A US-based artificial intelligence startup, General Intuition, has successfully secured $320 million (approximately £250 million) in its latest funding round, valuing the company at $2.3 billion (around £1.8 billion). This significant investment underscores a growing belief in the company's unconventional approach to AI development: training sophisticated AI agents using extensive datasets derived from video game interactions.
General Intuition's core innovation lies in its ability to leverage millions of hours of recorded gameplay, particularly the precise action labels detailing player button presses and timings, to teach AI models spatial-temporal reasoning. This means the AI learns how to move through and understand virtual environments. The company's co-founder and CEO, Pim de Witte, highlights that this method provides a richer understanding of causality and the distinction between 'self' and 'environment' compared to approaches that infer actions solely from video footage.
The efficacy of this game-trained AI extends beyond the virtual realm. General Intuition has demonstrated that the same 'brain' powering an AI agent in a game like Fortnite can also control physical robots. In a recent demonstration, a quadrupedal robot, equipped with a single camera, navigated an office environment after just eight minutes of real-world data collection. This rapid transition from simulation to physical embodiment suggests a potential breakthrough in reducing the time and cost typically associated with training robots.

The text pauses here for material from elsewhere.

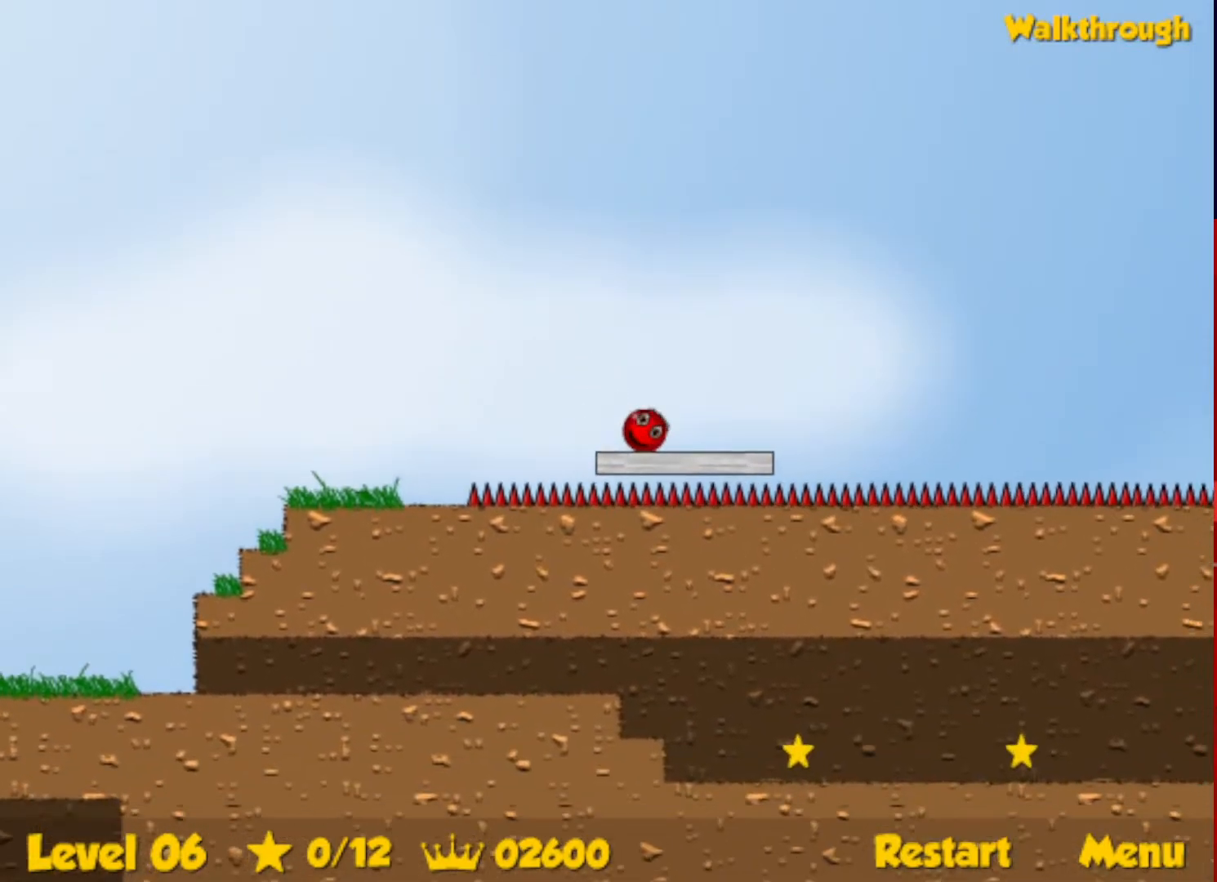
{"keys": ["right", "up"], "events": [[417, "up", "down"]]}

The startup was spun out of de Witte's previous venture, Medal, a platform where gamers upload and share video clips. This provided the initial, vast dataset crucial for General Intuition's model. Rather than selling the simulated 'world model' itself, which acts as an internal training environment, the company intends to market the agentic model capable of generalising from gameplay to physical reality. This scalable shortcut, utilising readily available gameplay, is General Intuition's bet against the slow and expensive process of gathering real-world robotics data.
While General Intuition's technology shows promise, the challenge of scaling such models reliably in the physical world remains. However, the substantial investment indicates investor confidence in their unique methodology to bridge the gap between virtual training and tangible robotic applications, potentially accelerating the development of more intuitive and adaptable AI.